Ricapitoliamo. Un Ministro, ed in particolare quello della Giustizia, avrebbe interferito direttamente per la scarcerazione della nipote di Antonino Ligresti come atto umanitario. Si fa notare nel frattempo che il figlio della stessa Cancellieri, cuor di mamma, lavorasse per i Ligresti, con una recente buonuscita da 3,6 milioni di euro.

Ci sono troppe cose oscenamente in-giuste in tutto questo, che è difficile capire da dove cominciare a commentare.
È ovviamente in-giusto che un Ministro della Repubblica, in particolare quello della Giustizia, intervenga direttamente ad ostacolare il normale procedimento giudiziario.

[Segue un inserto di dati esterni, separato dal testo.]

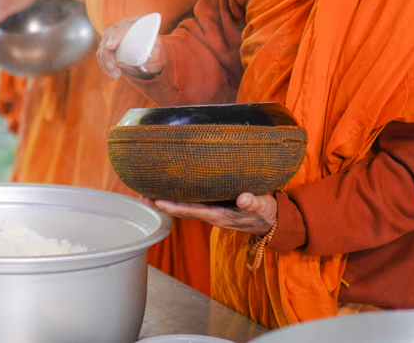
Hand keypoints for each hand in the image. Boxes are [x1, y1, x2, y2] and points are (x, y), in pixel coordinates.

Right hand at [97, 17, 165, 78]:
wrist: (150, 58)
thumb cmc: (155, 53)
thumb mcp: (158, 53)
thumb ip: (155, 51)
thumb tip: (151, 50)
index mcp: (138, 23)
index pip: (125, 26)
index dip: (117, 36)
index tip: (110, 47)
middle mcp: (124, 26)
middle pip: (109, 35)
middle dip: (108, 53)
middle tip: (113, 68)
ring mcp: (114, 35)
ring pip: (103, 46)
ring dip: (105, 61)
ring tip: (116, 74)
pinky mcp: (108, 45)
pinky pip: (101, 54)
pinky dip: (104, 64)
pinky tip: (112, 72)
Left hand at [142, 192, 276, 234]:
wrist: (270, 221)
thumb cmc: (266, 212)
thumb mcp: (263, 207)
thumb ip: (253, 202)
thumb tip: (243, 198)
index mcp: (219, 216)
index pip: (192, 211)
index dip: (175, 206)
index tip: (158, 201)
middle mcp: (211, 215)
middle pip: (181, 211)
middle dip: (162, 205)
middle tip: (142, 197)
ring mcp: (211, 211)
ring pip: (184, 207)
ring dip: (165, 202)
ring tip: (147, 194)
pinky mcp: (213, 206)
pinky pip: (191, 203)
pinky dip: (177, 198)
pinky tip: (168, 191)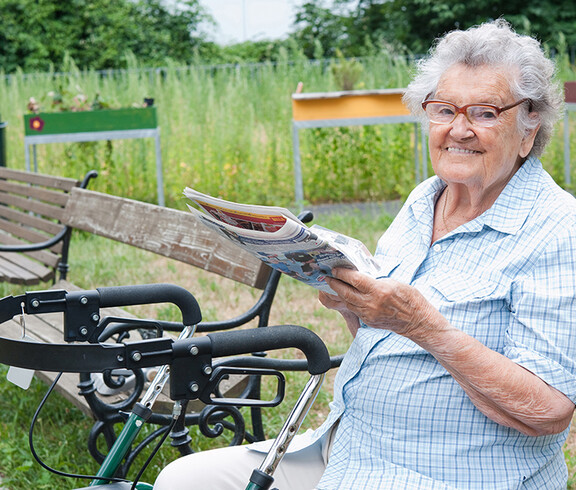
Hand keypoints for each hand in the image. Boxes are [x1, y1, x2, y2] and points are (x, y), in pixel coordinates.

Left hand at [324, 268, 448, 341]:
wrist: (417, 321)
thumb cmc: (409, 297)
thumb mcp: (394, 282)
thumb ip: (375, 280)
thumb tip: (359, 276)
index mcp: (379, 290)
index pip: (355, 280)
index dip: (343, 273)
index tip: (335, 269)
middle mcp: (372, 303)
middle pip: (346, 292)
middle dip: (334, 284)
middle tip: (327, 277)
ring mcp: (369, 314)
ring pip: (348, 302)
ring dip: (339, 293)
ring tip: (332, 285)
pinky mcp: (370, 321)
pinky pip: (355, 310)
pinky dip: (348, 302)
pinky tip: (345, 296)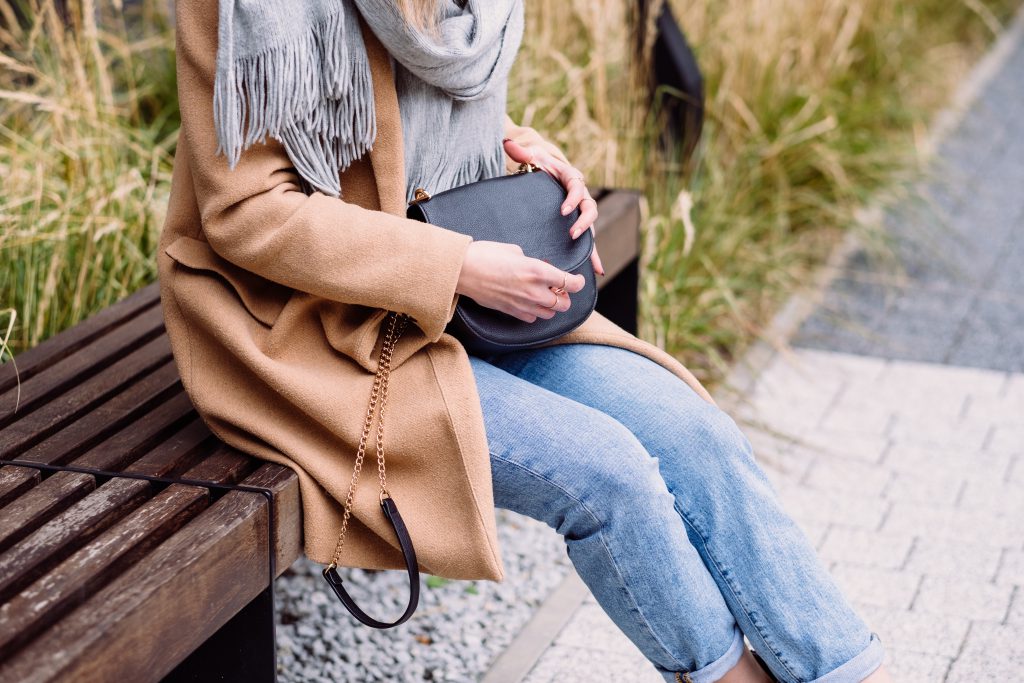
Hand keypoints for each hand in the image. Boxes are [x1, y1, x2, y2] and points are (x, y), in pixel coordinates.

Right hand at [456, 241, 586, 322]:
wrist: (462, 270)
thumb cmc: (486, 254)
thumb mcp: (514, 250)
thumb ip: (532, 262)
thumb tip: (539, 268)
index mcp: (537, 271)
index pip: (569, 283)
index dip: (578, 282)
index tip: (577, 280)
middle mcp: (534, 291)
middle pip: (563, 304)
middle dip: (565, 297)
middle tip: (559, 288)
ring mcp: (522, 304)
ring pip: (549, 314)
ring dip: (551, 306)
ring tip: (544, 295)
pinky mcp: (510, 311)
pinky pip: (531, 318)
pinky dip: (535, 312)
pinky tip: (529, 302)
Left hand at [501, 137, 605, 276]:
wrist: (541, 170)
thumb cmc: (536, 163)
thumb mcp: (530, 156)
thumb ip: (521, 152)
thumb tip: (508, 144)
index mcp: (571, 178)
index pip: (576, 187)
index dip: (572, 199)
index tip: (563, 210)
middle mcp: (579, 194)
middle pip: (590, 208)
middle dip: (584, 222)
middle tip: (573, 233)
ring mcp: (578, 210)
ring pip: (591, 227)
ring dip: (592, 245)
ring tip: (591, 263)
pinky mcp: (575, 222)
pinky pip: (586, 240)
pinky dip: (593, 255)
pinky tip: (596, 271)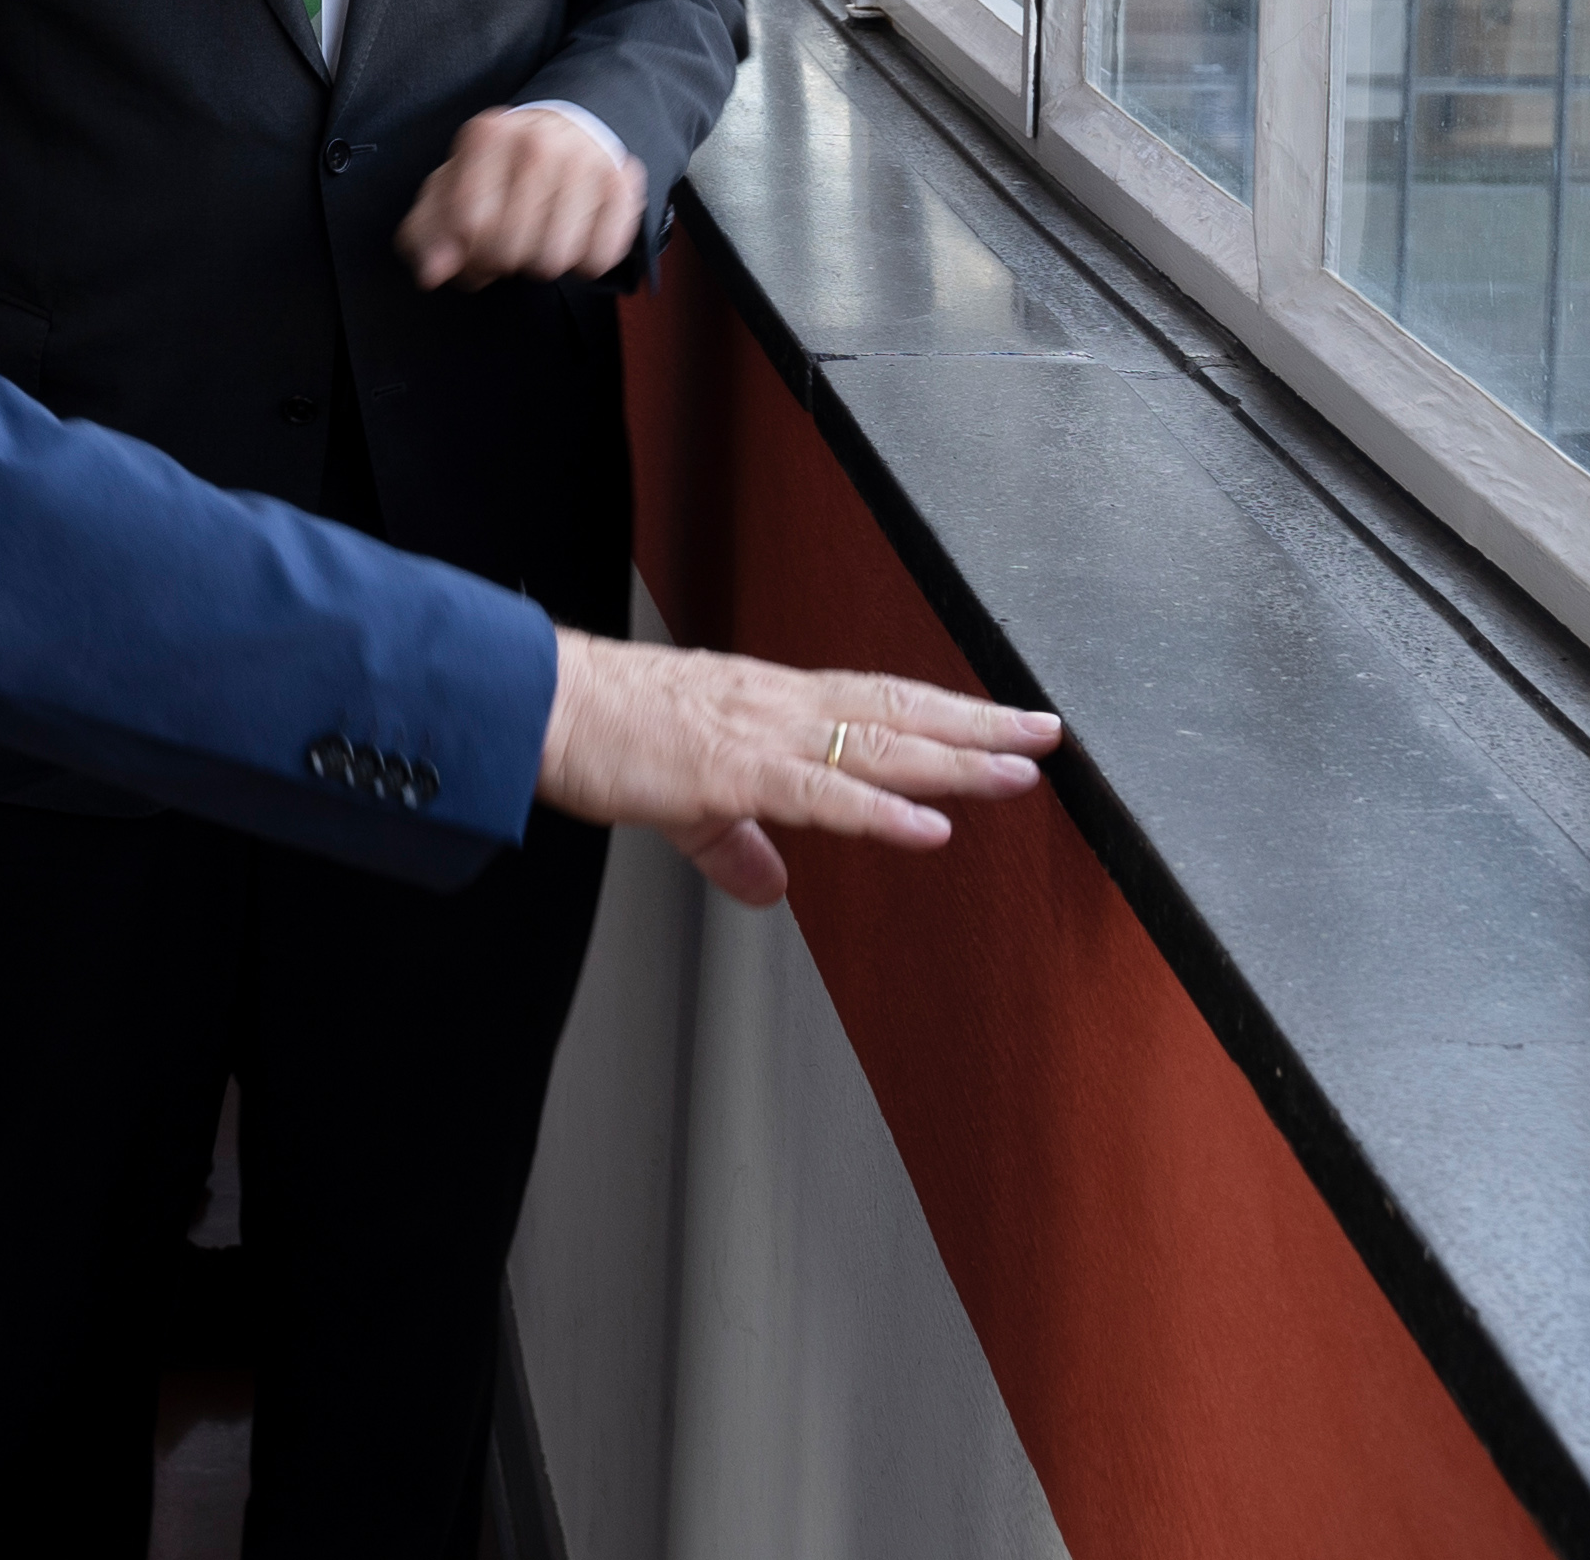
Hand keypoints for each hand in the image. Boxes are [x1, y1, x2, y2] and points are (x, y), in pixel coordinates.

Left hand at [395, 106, 648, 288]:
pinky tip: (572, 236)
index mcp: (487, 134)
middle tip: (505, 244)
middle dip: (500, 262)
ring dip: (539, 264)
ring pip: (553, 261)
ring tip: (537, 236)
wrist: (564, 133)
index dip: (464, 253)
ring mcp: (587, 160)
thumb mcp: (447, 192)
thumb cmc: (496, 173)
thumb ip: (426, 235)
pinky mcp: (624, 184)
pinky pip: (598, 259)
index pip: (467, 225)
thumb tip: (432, 273)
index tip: (469, 245)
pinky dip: (582, 263)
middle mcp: (539, 141)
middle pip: (508, 250)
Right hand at [533, 629, 1062, 905]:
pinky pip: (821, 795)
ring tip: (1019, 771)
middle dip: (978, 726)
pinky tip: (931, 827)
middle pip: (899, 712)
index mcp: (771, 704)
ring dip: (956, 759)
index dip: (944, 713)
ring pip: (878, 745)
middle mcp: (780, 707)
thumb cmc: (603, 731)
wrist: (541, 705)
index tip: (1001, 722)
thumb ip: (736, 845)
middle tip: (1047, 733)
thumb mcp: (684, 797)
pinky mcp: (732, 771)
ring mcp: (761, 734)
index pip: (878, 702)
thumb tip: (770, 886)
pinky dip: (881, 812)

È in-giusto che l’opinione pubblica, da vent’anni inchiodata non ad un bipolarismo partitico, ma ad un doppio antagonismo unipersonale fondato su Silvio Berlusconi, otterrà appunto antagonisticamente due modi differenti di vedere le cose, nessuno dei quali che centri il punto: chi, tra i berluscones, si limiterà a gridare ai “due pesi e due misure”, e chi, tra gli antiberluscones, passerà più tempo a precisare come i 7 anni di carcere chiesti per SB per la telefonata a liberazione della “nipote di Mubarak” siano meritati, dimenticandosi che nel frattempo si stia parlando di un altro più grave caso (in cui non ci va di mezzo la “gnocca”, ma qualche milioncino di euro per rendere tutti contenti).

cancellieri brindisi

Ma quello che in tutto questo sfugge e che è ANCORA PIÙ in-giusto, è l’ammissione implicita e colpevole di un Ministro della Giustizia che RICONOSCA la DISUMANITÀ delle carceri italiane, al punto da intervenire personalmente prendendosi in-giustamente (secondo legalità) cura di UNA PERSONA, ma allo stesso tempo in-giustamente (secondo equità) non abbia speso una parola, un parere, una mozione, nulla, per il miglioramento di queste stesse carceri nei confronti di TUTTE LE ALTRE PERSONE che vi sono dentro.

Intanto, mentre Angelino Alfano, abituato a difendere un padrone e disabituato all’idea che non sia più lo stesso, grida al solito gombloddo e alla macchina del fango difendendo la Cancellieri, il Ministro dell’In-Giustizia è ancora intoccato al suo posto.